■ TASK DIRECTIONS ■
Within the records below is a range that opens at the line with "Boot Liquibase Sample" and closes at the line with "This sample also". Return that range word for word, both ends included, and only that range.
──────── RECORDS SUPPLIED ────────
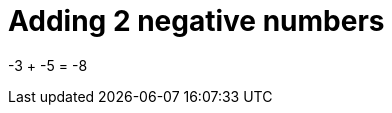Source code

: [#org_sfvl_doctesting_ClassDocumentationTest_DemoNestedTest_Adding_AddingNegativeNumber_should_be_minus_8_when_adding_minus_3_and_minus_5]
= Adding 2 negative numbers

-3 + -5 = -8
────────
──────── RECORDS SUPPLIED ────────
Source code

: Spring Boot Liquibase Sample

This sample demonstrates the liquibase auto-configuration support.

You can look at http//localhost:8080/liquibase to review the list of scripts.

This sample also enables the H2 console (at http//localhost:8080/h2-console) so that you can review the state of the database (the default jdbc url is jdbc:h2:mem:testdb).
────────
■ EXERCISE RESULT ■
: Spring Boot Liquibase Sample

This sample demonstrates the liquibase auto-configuration support.

You can look at http//localhost:8080/liquibase to review the list of scripts.

This sample also enables the H2 console (at http//localhost:8080/h2-console) so that you can review the state of the database (the default jdbc url is jdbc:h2:mem:testdb).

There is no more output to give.